----- Excerpted text -----
Yik YUCK: Anonymous Social Media at a Student Affairs Conference

by Niki Messmore

Social media platforms that provide anonymity are rarely used for the force of good. The opportunity to step outside of social norms is tempting when provided an opportunity to be anonymous on the internet. So what happens when a small number of individuals at the 2015 NASPA Conference (#naspa15) begin using the app Yik Yak?

The following: Yaks complaining of sessions, trying to hook up, sexist and sexually suggestive remarks about women, body shaming, entitlement of a ‘vacation’, etc. However, on the positive side there are Yaks with thoughtful ideas and social justice education. A full list of screenshots has been compiled on Storify, along with some Twitter commentary.

Ultimately, there is nothing wrong with Yik Yak. This social media platform is like “The Force” from Star Wars – it exists and can be utilized by either the Light or the Dark Side, depending on the character and the choices of the people using it.

So why do a small number of individuals out of a conference of 8,000 people opt to embrace the Dark Side? Dr. John Suler of Rider University argues in the article “The Online Disinhibition Effect” (2004) that there are six factors why people engage in nasty antics on the internet – dissociative anonymity, invisibility, asynchronicity, solipsistic introjection, dissociative imagination, and minimization of authority.

That’s deeper than my word count will allow. However, Suler had a nice summary: “Rather than thinking of disinhibition as the revealing of an underlying “true self,” we can conceptualize it as a shift to a constellation within self-structure, involving clusters of affect and cognition that differ from the in-person constellation.”

So it’s not necessarily that we are seeing the “true selves” of these likely Student Affairs professionals and graduate students when they make awful anonymous statements, but rather we are seeing an aspect of these folks under a certain set of circumstances.
----- Source material -----
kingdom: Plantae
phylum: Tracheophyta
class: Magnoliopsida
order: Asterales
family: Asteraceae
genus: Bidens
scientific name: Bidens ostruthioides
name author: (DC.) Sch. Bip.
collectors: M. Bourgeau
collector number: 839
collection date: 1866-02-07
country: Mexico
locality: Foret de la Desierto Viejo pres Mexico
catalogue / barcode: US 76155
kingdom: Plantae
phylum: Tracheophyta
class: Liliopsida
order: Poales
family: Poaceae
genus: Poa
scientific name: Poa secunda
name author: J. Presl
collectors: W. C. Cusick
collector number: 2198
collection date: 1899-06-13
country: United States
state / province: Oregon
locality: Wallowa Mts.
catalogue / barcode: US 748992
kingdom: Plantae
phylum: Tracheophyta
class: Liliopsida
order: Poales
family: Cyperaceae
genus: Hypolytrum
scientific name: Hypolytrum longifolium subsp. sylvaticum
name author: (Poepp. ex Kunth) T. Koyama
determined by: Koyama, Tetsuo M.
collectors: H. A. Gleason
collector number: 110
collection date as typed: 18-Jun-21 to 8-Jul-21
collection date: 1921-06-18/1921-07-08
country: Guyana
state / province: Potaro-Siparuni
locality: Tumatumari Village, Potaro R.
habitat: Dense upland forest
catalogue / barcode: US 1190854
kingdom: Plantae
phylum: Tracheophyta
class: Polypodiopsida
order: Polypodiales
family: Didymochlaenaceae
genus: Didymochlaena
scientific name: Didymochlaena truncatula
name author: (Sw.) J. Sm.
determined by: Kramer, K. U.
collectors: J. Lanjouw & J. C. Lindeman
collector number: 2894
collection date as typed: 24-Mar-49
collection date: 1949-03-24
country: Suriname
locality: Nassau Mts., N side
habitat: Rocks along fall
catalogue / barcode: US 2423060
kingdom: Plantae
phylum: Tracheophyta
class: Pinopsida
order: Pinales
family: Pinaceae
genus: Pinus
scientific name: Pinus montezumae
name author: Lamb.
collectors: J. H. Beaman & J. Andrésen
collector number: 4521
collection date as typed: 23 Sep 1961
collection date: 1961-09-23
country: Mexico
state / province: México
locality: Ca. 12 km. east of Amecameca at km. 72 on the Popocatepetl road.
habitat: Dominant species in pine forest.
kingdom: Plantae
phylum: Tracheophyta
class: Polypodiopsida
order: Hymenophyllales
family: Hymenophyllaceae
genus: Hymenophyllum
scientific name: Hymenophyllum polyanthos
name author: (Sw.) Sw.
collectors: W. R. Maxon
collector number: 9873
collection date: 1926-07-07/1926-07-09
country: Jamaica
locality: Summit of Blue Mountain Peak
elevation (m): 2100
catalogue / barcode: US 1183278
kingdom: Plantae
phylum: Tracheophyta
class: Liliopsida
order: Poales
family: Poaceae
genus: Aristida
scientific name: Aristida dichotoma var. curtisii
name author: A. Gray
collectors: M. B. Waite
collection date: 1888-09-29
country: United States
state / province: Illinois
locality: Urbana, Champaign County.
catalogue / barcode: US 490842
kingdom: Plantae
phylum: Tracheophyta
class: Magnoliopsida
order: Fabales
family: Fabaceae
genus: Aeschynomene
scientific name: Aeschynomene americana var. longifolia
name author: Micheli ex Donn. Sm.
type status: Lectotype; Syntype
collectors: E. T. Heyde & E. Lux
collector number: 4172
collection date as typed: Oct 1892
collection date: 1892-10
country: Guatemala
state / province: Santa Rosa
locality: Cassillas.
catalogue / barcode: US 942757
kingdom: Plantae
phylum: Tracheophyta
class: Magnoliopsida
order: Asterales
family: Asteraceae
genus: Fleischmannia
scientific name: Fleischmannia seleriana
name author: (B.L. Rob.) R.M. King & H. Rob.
-----
» Required work:
Name every factor that the Yik Yak conference article cites from Dr. John Suler to explain why people engage in nasty antics on the internet.

» Expected answer:
- dissociative anonymity
- invisibility
- asynchronicity
- solipsistic introjection
- dissociative imagination
- minimization of authority